Zonguldak’ın en nezih yeri olması gereken Öğretmenevi, AK Parti’nin dışladığı, Zonguldak Belediye Başkanı Selim Alan’ın dışardan AK Parti’ye operasyon yaptırdığı adamların elinde kalmış meğer!

Dip köşelerde alacak-verecek meselelerinde silah çekmeye varan kavgalar yaşanmış!

Düşünebiliyor musunuz?

Alacaklınız ofisinize değil, Öğretmenevi’ne geliyor!

İşe adam alacaksınız, anlaşmayı Öğretmenevi’nde yapıyorsunuz!

Orada size silah çekiyor!

Kameralar sökülüyor…

Kavga, entrika, fitne-fücur buradan çıkıyor!

Zonguldak Öğretmenevi’nin geldiği seviyeye bakar mısınız?

Öğretmenevi değil, kavgahane olmuş…

Zonguldak’ta ‘Sevgi dilinin’ konuşulmasını isteyen Vali Mustafa Tutulmaz’a sesleniyoruz.

Bu kepazeliğe bir son verin!

İhale ile adam öldürülür mü? Öldürülür!...

Zonguldak Dedeman Otel’de yapılan Türkiye Uluslararası 22. Kömür Kongresine, TTK’nın ısrarla OK Dış Ticaret Madencilik şirketinden fahiş fiyata aldığı Fenol Köpük’ün, Soma maden ocaklarından 15 kat daha kanserojen madde içerdiğine yönelik bilimsel veriler damga vurdu.

Salonda bulunan TTK Satın Alma’dan İsmail Yıldız ve TTK genel Müdür Yardımcısı Muharrem Kiraz, buz kesti!

Hele İsmail Yıldız, TTK’nın kullandığı fenol köpüğün, Soma özel maden ocaklarından 15 kat daha zehirli olduğunu bilimsel olarak kanıtlayan öğretim üyeleri tartışması akıl tutulmasıydı.

Geçtiğimiz yıl, sırf ihale çetesinin kazanmak amacıyla maden işçilerini göz göre göre zehirlendiğini, “Bismillah”la oturup kalkan TTK Genel Müdürü Kazım Eroğlu’nun bu çeteye çanak tuttuğunu, madencilerin zehirlenmesine seyirci kaldığını yazmıştık.

Nitekim, bizi mahkemelerle korkutmaya, yıldırmaya çalışanlar bu gün Üniversitenin raporu ile kamuoyu vicdanında ‘madencileri öldürmeye teşebbüsten’ sanık koltuğunda oturduklarının farkındalar mı bilmem!

Ama sokaktaki en aç adama sorsanız, bir madencinin canını bir Golf’e değişmez!

Ha katil olmuşsunuz…

Ha maden işçisine, kanserojen reçinesi AB standartlarının çok çok üzerinde formaldehiti koklatmışsınız!

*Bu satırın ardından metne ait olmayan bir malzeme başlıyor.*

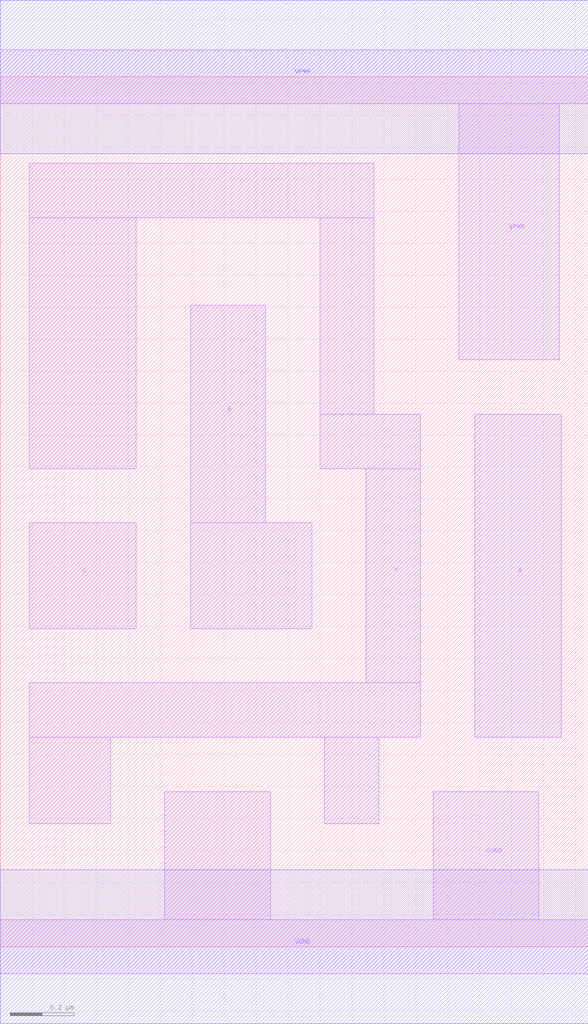
<source format=lef>
# Copyright 2020 The SkyWater PDK Authors
#
# Licensed under the Apache License, Version 2.0 (the "License");
# you may not use this file except in compliance with the License.
# You may obtain a copy of the License at
#
#     https://www.apache.org/licenses/LICENSE-2.0
#
# Unless required by applicable law or agreed to in writing, software
# distributed under the License is distributed on an "AS IS" BASIS,
# WITHOUT WARRANTIES OR CONDITIONS OF ANY KIND, either express or implied.
# See the License for the specific language governing permissions and
# limitations under the License.
#
# SPDX-License-Identifier: Apache-2.0

VERSION 5.5 ;
NAMESCASESENSITIVE ON ;
BUSBITCHARS "[]" ;
DIVIDERCHAR "/" ;
MACRO sky130_fd_sc_hd__nor3_1
  CLASS CORE ;
  SOURCE USER ;
  ORIGIN  0.000000  0.000000 ;
  SIZE  1.840000 BY  2.720000 ;
  SYMMETRY X Y R90 ;
  SITE unithd ;
  PIN A
    ANTENNAGATEAREA  0.247500 ;
    DIRECTION INPUT ;
    USE SIGNAL ;
    PORT
      LAYER li1 ;
        RECT 1.485000 0.655000 1.755000 1.665000 ;
    END
  END A
  PIN B
    ANTENNAGATEAREA  0.247500 ;
    DIRECTION INPUT ;
    USE SIGNAL ;
    PORT
      LAYER li1 ;
        RECT 0.595000 0.995000 0.975000 1.325000 ;
        RECT 0.595000 1.325000 0.830000 2.005000 ;
    END
  END B
  PIN C
    ANTENNAGATEAREA  0.247500 ;
    DIRECTION INPUT ;
    USE SIGNAL ;
    PORT
      LAYER li1 ;
        RECT 0.090000 0.995000 0.425000 1.325000 ;
    END
  END C
  PIN Y
    ANTENNADIFFAREA  0.604500 ;
    DIRECTION OUTPUT ;
    USE SIGNAL ;
    PORT
      LAYER li1 ;
        RECT 0.090000 0.385000 0.345000 0.655000 ;
        RECT 0.090000 0.655000 1.315000 0.825000 ;
        RECT 0.090000 1.495000 0.425000 2.280000 ;
        RECT 0.090000 2.280000 1.170000 2.450000 ;
        RECT 1.000000 1.495000 1.315000 1.665000 ;
        RECT 1.000000 1.665000 1.170000 2.280000 ;
        RECT 1.015000 0.385000 1.185000 0.655000 ;
        RECT 1.145000 0.825000 1.315000 1.495000 ;
    END
  END Y
  PIN VGND
    DIRECTION INOUT ;
    SHAPE ABUTMENT ;
    USE GROUND ;
    PORT
      LAYER li1 ;
        RECT 0.000000 -0.085000 1.840000 0.085000 ;
        RECT 0.515000  0.085000 0.845000 0.485000 ;
        RECT 1.355000  0.085000 1.685000 0.485000 ;
    END
    PORT
      LAYER met1 ;
        RECT 0.000000 -0.240000 1.840000 0.240000 ;
    END
  END VGND
  PIN VPWR
    DIRECTION INOUT ;
    SHAPE ABUTMENT ;
    USE POWER ;
    PORT
      LAYER li1 ;
        RECT 0.000000 2.635000 1.840000 2.805000 ;
        RECT 1.435000 1.835000 1.750000 2.635000 ;
    END
    PORT
      LAYER met1 ;
        RECT 0.000000 2.480000 1.840000 2.960000 ;
    END
  END VPWR
  OBS
  END
END sky130_fd_sc_hd__nor3_1

</source>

Kul hakkına girmekten korkan Sayın Genel Müdür’ün gözünün içine bakarak sormak isterdik.

Alnınız secde ederken, aklınıza Kozlu’da ölen madenciler geliyor mu?

Maden işçilerinin yavaş yavaş öldürüldüğünü bildiğiniz halde o koltukta nasıl oturabiliyorsunuz?